(Stored data entries)

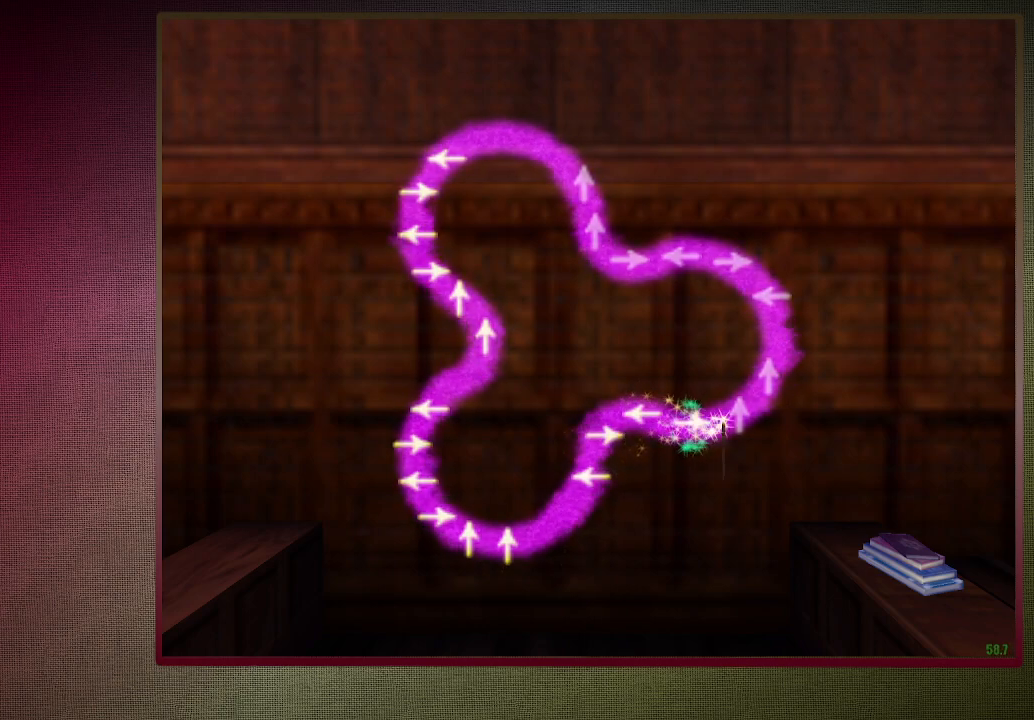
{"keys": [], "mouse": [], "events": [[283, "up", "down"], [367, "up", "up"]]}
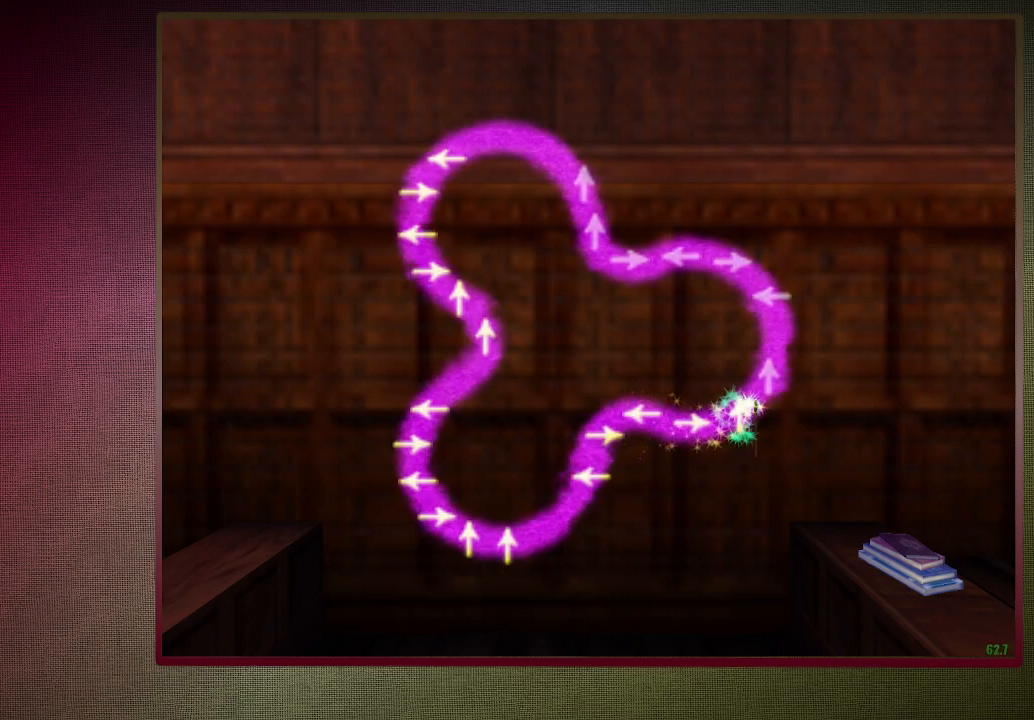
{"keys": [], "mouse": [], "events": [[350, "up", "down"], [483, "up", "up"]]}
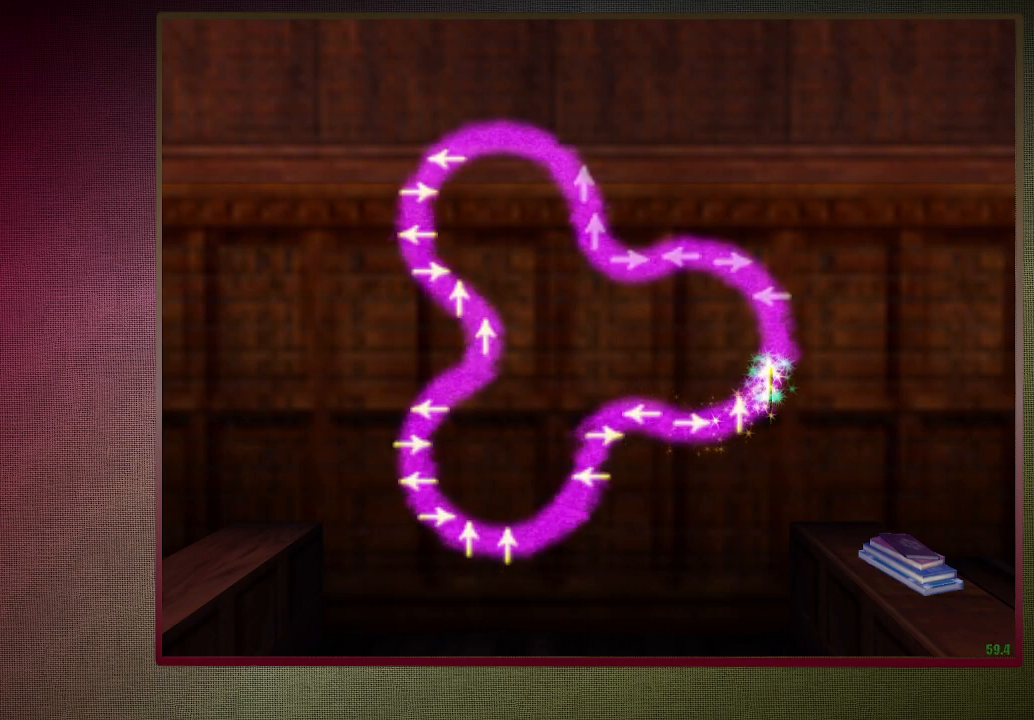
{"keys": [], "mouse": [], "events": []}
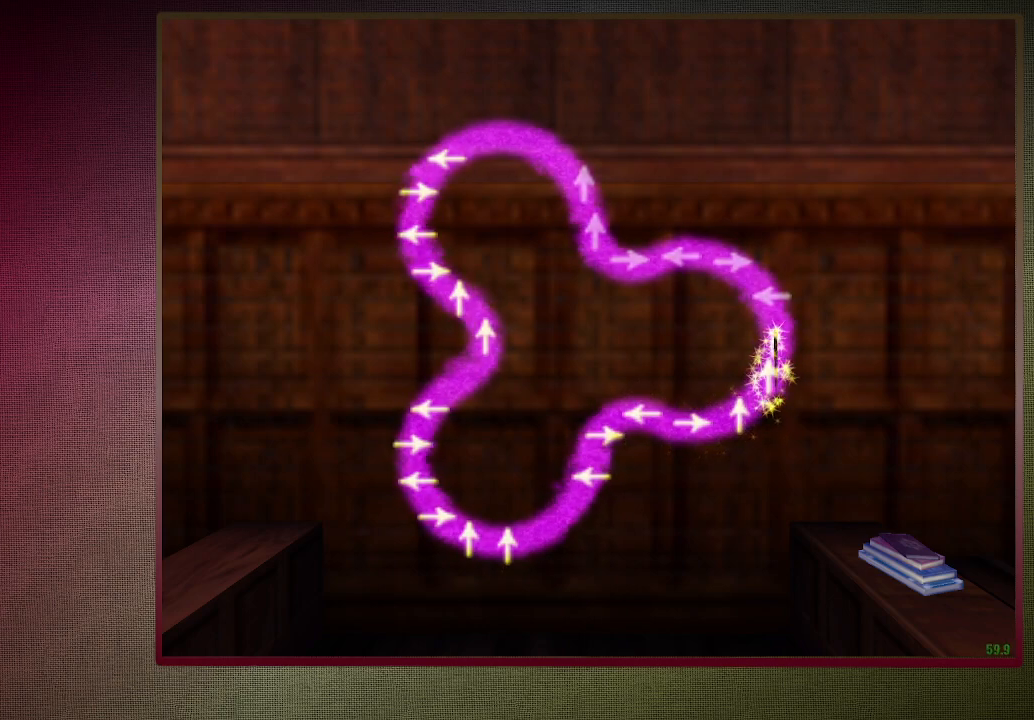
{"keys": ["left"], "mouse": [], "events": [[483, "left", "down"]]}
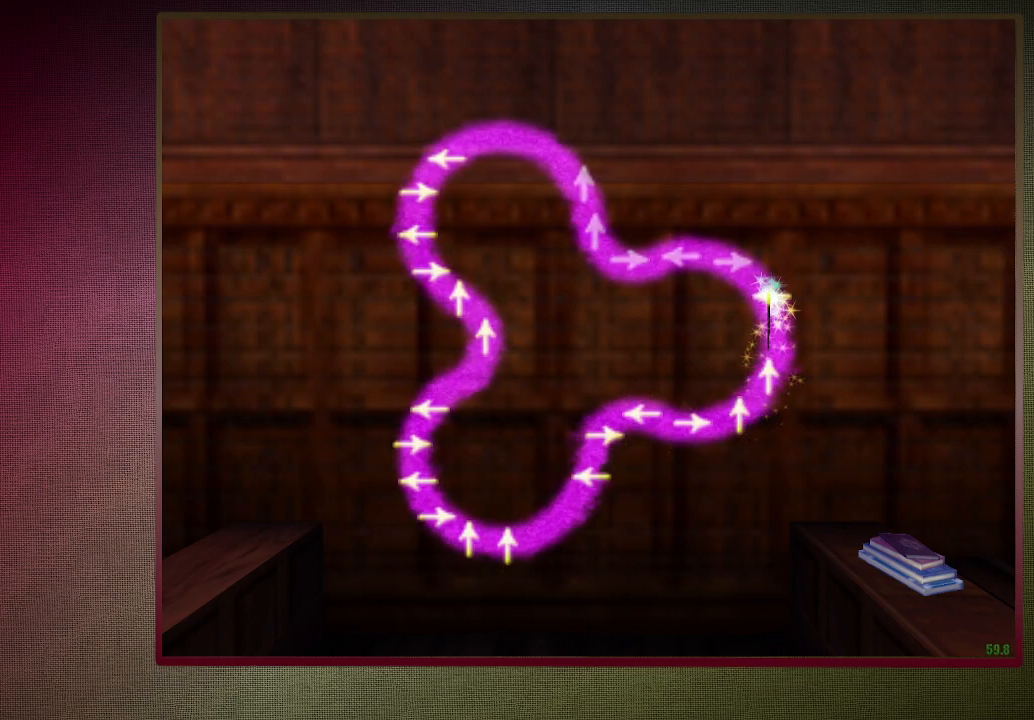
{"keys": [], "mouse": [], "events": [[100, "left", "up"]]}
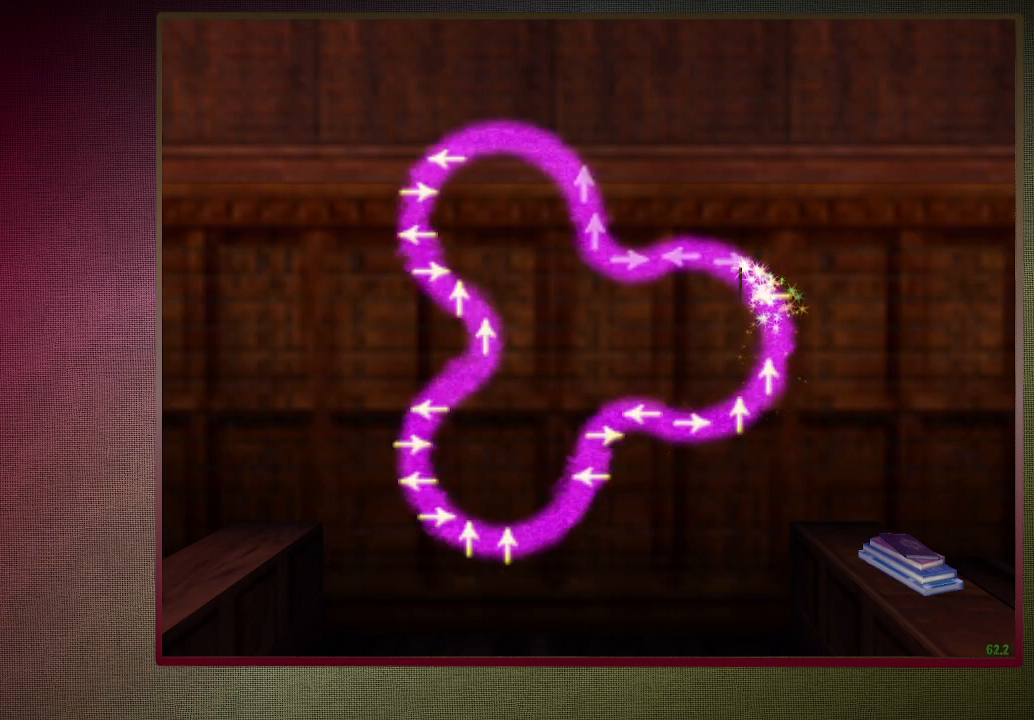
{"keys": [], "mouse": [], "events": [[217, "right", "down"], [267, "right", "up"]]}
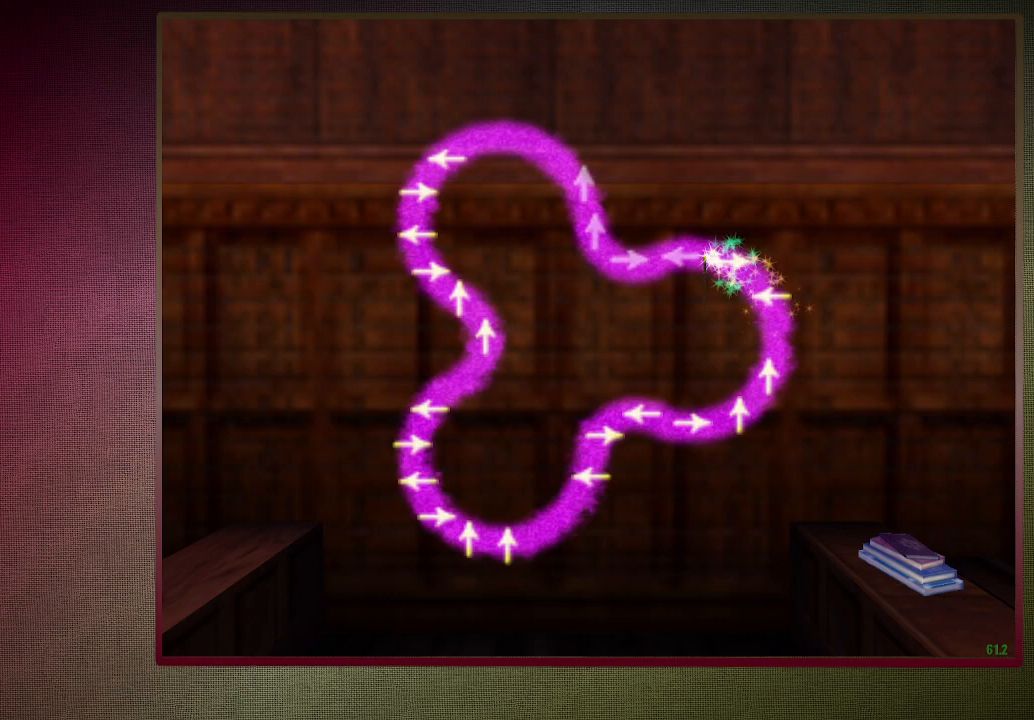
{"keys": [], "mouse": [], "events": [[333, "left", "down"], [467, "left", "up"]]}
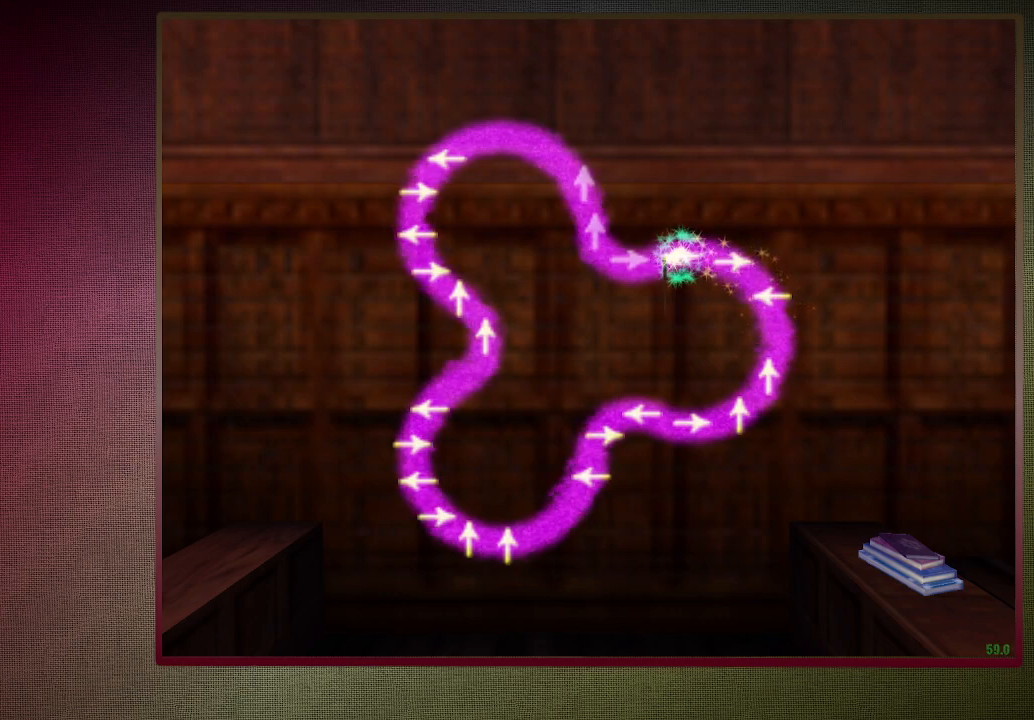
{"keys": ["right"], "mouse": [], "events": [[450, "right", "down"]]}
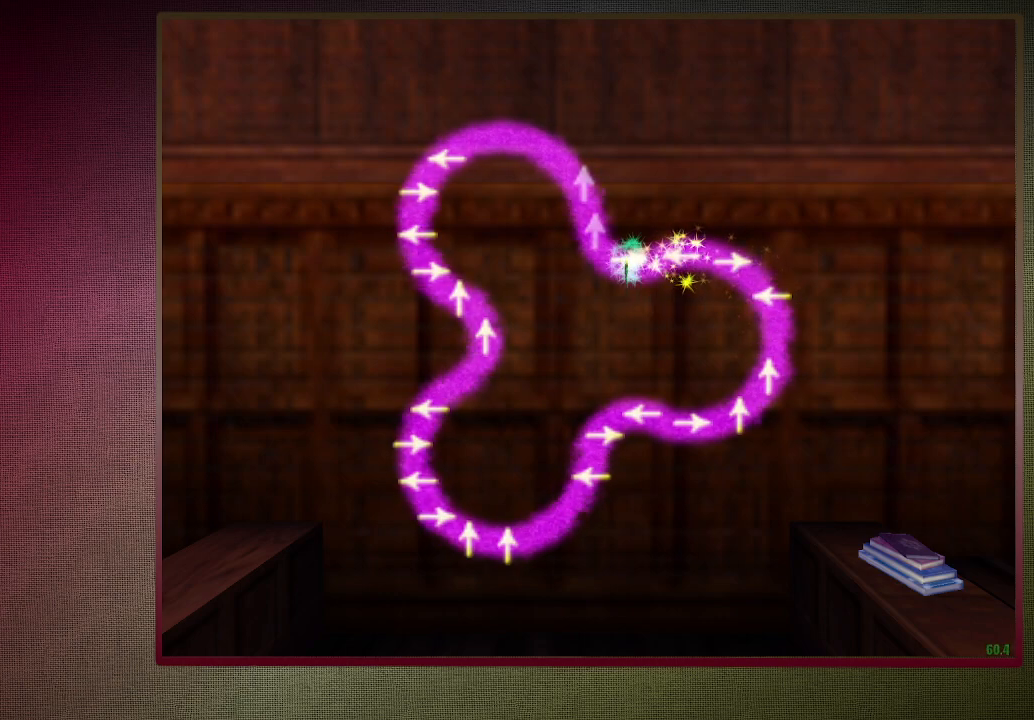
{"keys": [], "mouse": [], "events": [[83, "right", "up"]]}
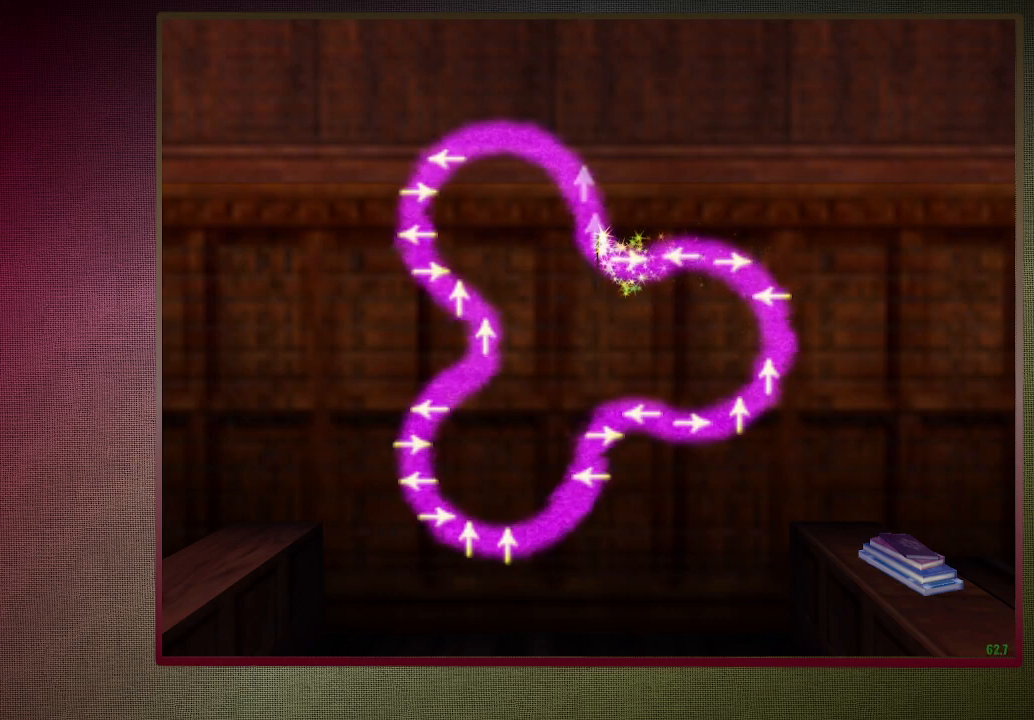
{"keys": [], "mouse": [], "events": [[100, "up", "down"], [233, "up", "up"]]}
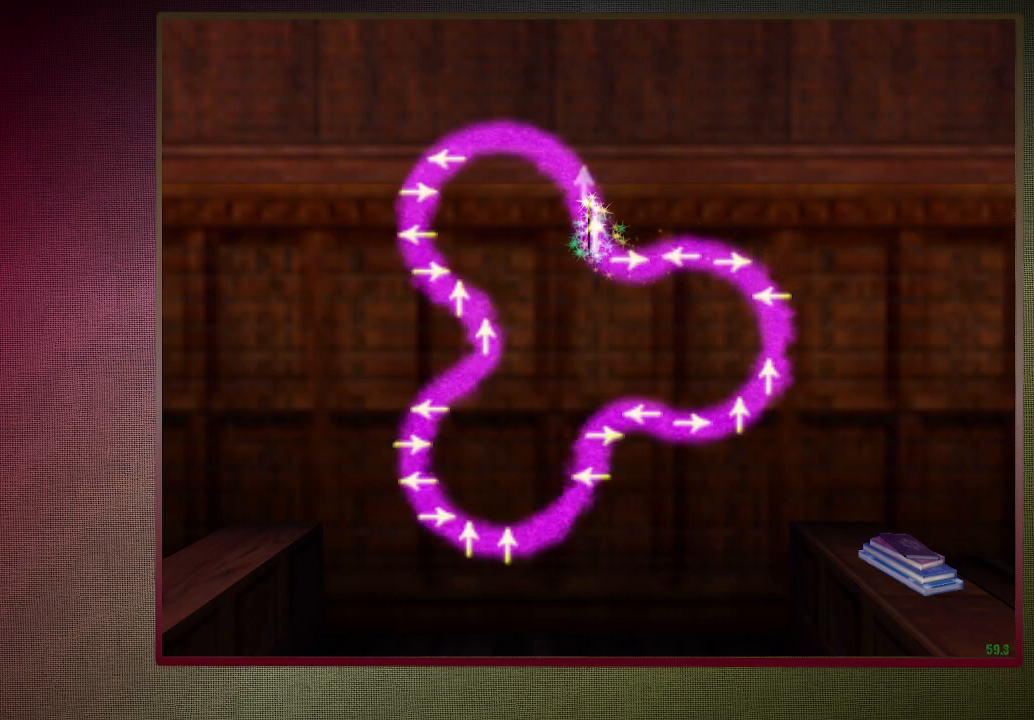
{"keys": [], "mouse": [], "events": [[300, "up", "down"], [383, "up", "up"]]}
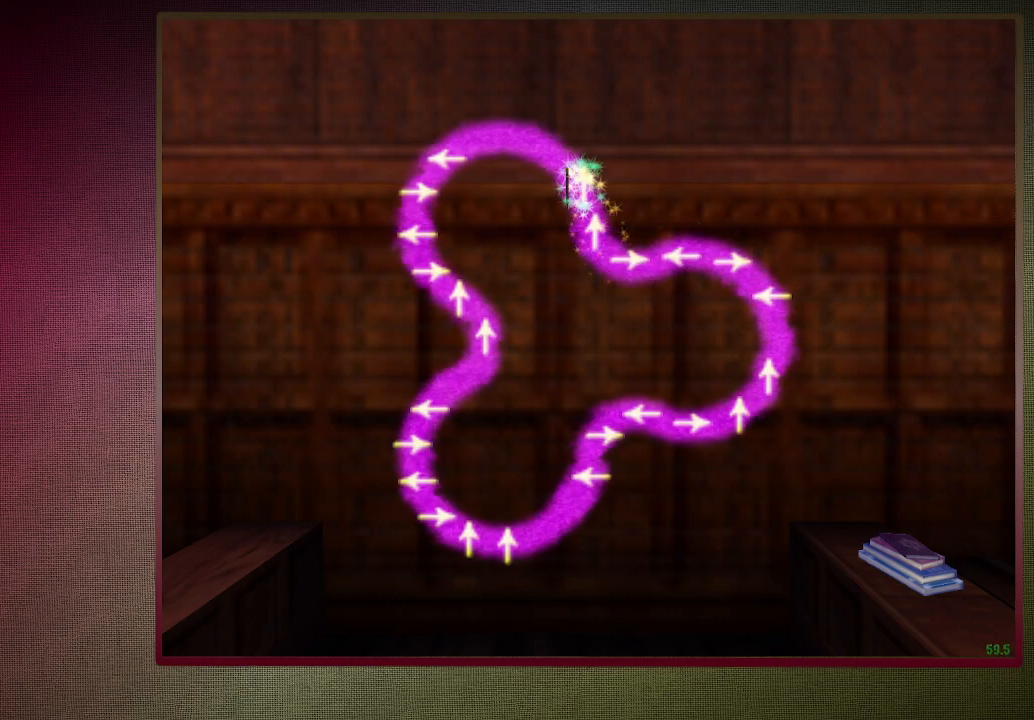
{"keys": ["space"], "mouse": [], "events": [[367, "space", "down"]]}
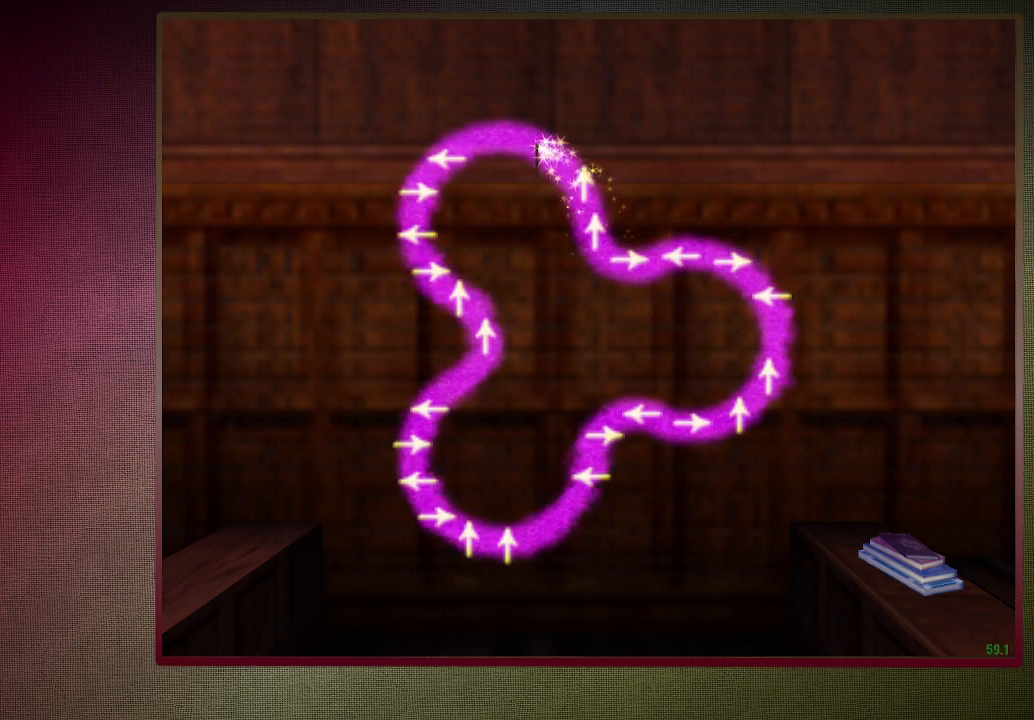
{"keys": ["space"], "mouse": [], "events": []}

**DIRECTIONS FOR THIS TASK:** Drop the images and copy all the data exactly.

**OUTPUT OF THE EXERCISE:**
{"keys": [], "mouse": [], "events": [[283, "up", "down"], [367, "up", "up"]]}
{"keys": [], "mouse": [], "events": [[350, "up", "down"], [483, "up", "up"]]}
{"keys": [], "mouse": [], "events": []}
{"keys": ["left"], "mouse": [], "events": [[483, "left", "down"]]}
{"keys": [], "mouse": [], "events": [[100, "left", "up"]]}
{"keys": [], "mouse": [], "events": [[217, "right", "down"], [267, "right", "up"]]}
{"keys": [], "mouse": [], "events": [[333, "left", "down"], [467, "left", "up"]]}
{"keys": ["right"], "mouse": [], "events": [[450, "right", "down"]]}
{"keys": [], "mouse": [], "events": [[83, "right", "up"]]}
{"keys": [], "mouse": [], "events": [[100, "up", "down"], [233, "up", "up"]]}
{"keys": [], "mouse": [], "events": [[300, "up", "down"], [383, "up", "up"]]}
{"keys": ["space"], "mouse": [], "events": [[367, "space", "down"]]}
{"keys": ["space"], "mouse": [], "events": []}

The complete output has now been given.